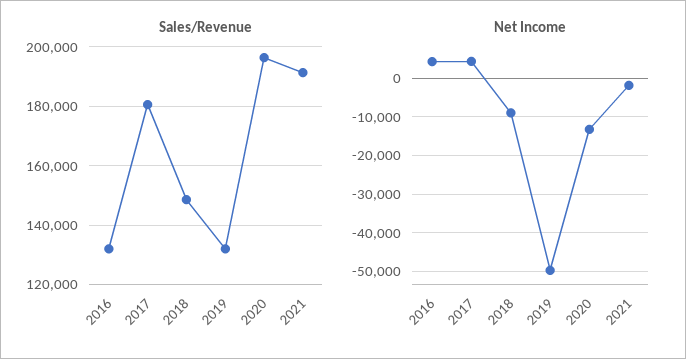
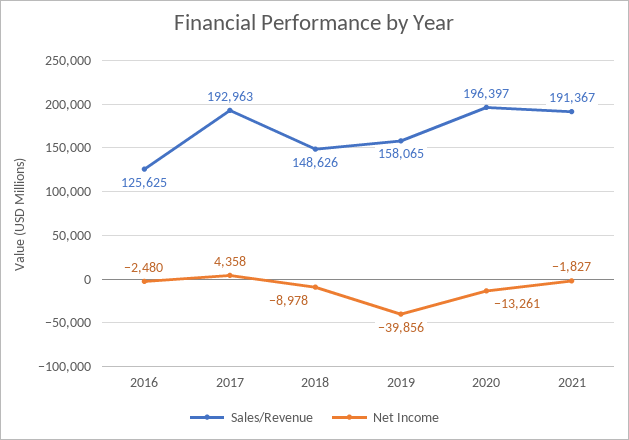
  {
    "Sales/Revenue": {
-     "2016": 132500,
+     "2016": 125625,
-     "2017": 180000,
+     "2017": 192963,
      "2018": 148626,
-     "2019": 132500,
+     "2019": 158065,
      "2020": 196397,
      "2021": 191367
    },
    "Net Income": {
-     "2016": 4000,
+     "2016": -2480,
      "2017": 4358,
      "2018": -8978,
-     "2019": -50000,
+     "2019": -39856,
      "2020": -13261,
      "2021": -1827
    }
  }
============
With the pictures omitted, the entries are to be transcribed in full, exactly as they appear.

▶ [RESULT OF THIS EXERCISE]
  {
    "Sales/Revenue": {
-     "2016": 132500,
+     "2016": 125625,
-     "2017": 180000,
+     "2017": 192963,
      "2018": 148626,
-     "2019": 132500,
+     "2019": 158065,
      "2020": 196397,
      "2021": 191367
    },
    "Net Income": {
-     "2016": 4000,
+     "2016": -2480,
      "2017": 4358,
      "2018": -8978,
-     "2019": -50000,
+     "2019": -39856,
      "2020": -13261,
      "2021": -1827
    }
  }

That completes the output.